1978 : l'oeil de Michel Foucault nous observe pour l'éternité
© DR

Au fil de sa carrière, celle qui avait passé son enfance aux Etats-Unis s’était faite une spécialité des portraits d’artistes et d’écrivains. Portraits pour lesquels elle aimait à dire que l’important consistait à  » pouvoir s’effacer  » derrière les personnalités fixées sur pellicule. On sait aussi qu’elle citait régulièrement la réplique de ce photographe à qui Simone de Beauvoir avait demandé quelle serait la durée d’une prise de vue :  » Moins de temps qu’une séance chez un psychanalyste… mais à peu près autant qu’un rendez-vous chez le dentiste.  » Albert Cohen, Seamus Heaney, Philippe Sollers, Michel Leiris, Yves Bonnefoy, Marc Chagall, Philippe Jaccottet… à chaque fois, Martine Franck n’avait pas son pareil pour restituer la profondeur et l’aura de ses sujets. Le tout pour une dimension spirituelle à laquelle son usage du noir et blanc n’est pas étranger.

En 1978, lorsqu’elle se rend au domicile de Foucault, Martine Franck ne réalise pas  » un  » portrait, elle signe  » le  » portrait. Dans son canapé, sur fond d’ouvrage de la célèbre collection  » blanche  » Gallimard, le philosophe, un doigt en travers de la bouche, nous observe pour l’éternité. Un renversement inouï est opéré. Devant ce cliché, le spectateur est déboulonné de son socle et perd son pouvoir de grand inquisiteur : il est regardé bien plus qu’il ne regarde. Nulle mise en scène ou effet spécial à chercher derrière cet instant suspendu, juste une magie qui offre une résonance inédite au travail de l’auteur de Surveiller et punir. La substance même de l’archéologie foucaldienne est ici révélée, celle d’une pensée impossible à ignorer, un tournant philosophique dont nous n’avons pas encore mesuré toute l’ampleur. En matière de justice, par exemple, Foucault nous a montré combien le système ne jugeait pas tant l’acte que la personne, la figure. Il a mis à nu les rouages anxiogènes de notre société qui se débarrasse de l’altérité, de tout ce qui fait entrave à son bon fonctionnement. Quitte à instituer des comportements pires que ce qu’elle condamne…
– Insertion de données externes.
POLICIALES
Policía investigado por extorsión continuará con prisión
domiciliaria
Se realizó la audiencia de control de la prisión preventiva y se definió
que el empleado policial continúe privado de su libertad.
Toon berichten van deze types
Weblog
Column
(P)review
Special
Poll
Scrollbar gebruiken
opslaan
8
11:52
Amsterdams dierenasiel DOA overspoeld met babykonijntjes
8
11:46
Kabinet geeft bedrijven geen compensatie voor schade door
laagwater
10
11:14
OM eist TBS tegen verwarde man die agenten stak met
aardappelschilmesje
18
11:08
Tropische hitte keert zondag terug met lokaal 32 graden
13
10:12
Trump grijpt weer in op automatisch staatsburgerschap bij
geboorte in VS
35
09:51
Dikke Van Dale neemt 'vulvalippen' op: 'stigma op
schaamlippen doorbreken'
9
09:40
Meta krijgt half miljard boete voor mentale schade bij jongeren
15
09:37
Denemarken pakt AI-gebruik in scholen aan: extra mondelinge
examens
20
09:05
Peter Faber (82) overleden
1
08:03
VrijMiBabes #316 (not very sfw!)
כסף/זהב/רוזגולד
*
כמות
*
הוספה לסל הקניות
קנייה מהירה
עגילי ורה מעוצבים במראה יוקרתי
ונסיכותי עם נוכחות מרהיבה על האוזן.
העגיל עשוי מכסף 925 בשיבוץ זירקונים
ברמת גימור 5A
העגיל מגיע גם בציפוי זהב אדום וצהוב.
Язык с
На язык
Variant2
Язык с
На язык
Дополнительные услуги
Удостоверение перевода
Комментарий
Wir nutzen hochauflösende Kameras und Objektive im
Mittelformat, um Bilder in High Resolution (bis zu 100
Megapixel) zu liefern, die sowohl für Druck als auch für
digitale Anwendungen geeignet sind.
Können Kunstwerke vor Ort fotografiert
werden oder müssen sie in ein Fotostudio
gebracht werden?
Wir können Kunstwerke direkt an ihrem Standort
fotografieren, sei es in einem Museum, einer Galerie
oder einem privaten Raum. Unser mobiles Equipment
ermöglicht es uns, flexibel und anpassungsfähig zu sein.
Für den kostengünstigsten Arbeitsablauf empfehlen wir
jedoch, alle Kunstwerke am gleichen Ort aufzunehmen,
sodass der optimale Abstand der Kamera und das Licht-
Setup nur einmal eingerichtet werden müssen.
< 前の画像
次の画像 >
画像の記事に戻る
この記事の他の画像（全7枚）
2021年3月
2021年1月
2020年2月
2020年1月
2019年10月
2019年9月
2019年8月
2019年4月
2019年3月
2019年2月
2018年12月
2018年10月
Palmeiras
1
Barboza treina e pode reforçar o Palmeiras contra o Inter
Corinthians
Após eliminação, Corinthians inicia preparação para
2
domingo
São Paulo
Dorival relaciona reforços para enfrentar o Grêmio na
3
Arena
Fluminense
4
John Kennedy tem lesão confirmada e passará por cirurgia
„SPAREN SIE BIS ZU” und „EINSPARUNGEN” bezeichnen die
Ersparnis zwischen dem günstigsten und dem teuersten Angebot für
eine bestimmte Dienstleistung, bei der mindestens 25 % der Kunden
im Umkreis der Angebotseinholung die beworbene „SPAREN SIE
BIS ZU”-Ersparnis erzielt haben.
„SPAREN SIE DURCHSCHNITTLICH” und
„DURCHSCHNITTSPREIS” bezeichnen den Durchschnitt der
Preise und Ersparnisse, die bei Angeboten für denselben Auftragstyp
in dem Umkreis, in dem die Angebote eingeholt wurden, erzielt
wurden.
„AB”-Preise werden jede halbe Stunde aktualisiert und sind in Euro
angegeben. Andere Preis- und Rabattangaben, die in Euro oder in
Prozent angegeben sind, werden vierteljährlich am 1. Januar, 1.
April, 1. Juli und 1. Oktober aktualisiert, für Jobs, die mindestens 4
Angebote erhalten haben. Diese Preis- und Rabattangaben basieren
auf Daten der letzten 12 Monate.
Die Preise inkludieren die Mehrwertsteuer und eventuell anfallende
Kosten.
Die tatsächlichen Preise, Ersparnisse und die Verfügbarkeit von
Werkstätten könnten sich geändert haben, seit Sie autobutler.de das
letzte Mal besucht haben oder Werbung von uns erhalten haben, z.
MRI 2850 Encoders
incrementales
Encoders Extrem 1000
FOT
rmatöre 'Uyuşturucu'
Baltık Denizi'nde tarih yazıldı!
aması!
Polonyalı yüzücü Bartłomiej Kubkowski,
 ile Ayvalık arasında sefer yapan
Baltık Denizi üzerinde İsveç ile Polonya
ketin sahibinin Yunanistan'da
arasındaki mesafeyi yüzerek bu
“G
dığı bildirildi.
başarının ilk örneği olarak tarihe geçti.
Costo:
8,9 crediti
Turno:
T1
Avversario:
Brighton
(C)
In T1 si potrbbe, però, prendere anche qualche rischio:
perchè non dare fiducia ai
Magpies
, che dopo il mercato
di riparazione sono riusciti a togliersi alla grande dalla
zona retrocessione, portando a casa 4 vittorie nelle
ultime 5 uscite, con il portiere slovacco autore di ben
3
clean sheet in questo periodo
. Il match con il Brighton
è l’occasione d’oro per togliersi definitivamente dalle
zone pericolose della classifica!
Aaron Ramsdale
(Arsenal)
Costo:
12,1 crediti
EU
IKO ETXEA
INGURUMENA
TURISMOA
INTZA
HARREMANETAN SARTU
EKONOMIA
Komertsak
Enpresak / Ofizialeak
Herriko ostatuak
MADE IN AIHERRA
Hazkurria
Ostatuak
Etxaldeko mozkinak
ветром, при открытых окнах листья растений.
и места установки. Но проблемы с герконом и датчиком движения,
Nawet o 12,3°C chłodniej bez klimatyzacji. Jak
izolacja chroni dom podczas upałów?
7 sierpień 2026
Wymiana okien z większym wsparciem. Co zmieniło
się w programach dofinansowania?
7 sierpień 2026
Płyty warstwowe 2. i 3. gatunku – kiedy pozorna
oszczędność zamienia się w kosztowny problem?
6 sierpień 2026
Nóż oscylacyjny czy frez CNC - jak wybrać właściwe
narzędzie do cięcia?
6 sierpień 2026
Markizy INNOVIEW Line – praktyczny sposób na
Foucault accomplit la transcription contemporaine de la question de Spinoza :  » Pourquoi les hommes combattent-ils pour leur servitude comme s’il s’agissait de leur salut ?  » En clair, comment en arrive-t-on à crier  » plus de police !  » et à  » autoréprimer  » ses désirs. Ces questions qui n’ont pas fini de nous tourmenter vont également tarauder les photographes de l’agence Magnum durant la décennie 1977-1987. Après avoir longtemps cherché les ressemblances entre des êtres théoriquement égaux, les images vont désormais s’employer à mettre les différences au jour : l’aliéné, le sauvage, le malade, le marginal, le prisonnier… C’est tout cela que préfigure le regard perçant de Michel Foucault.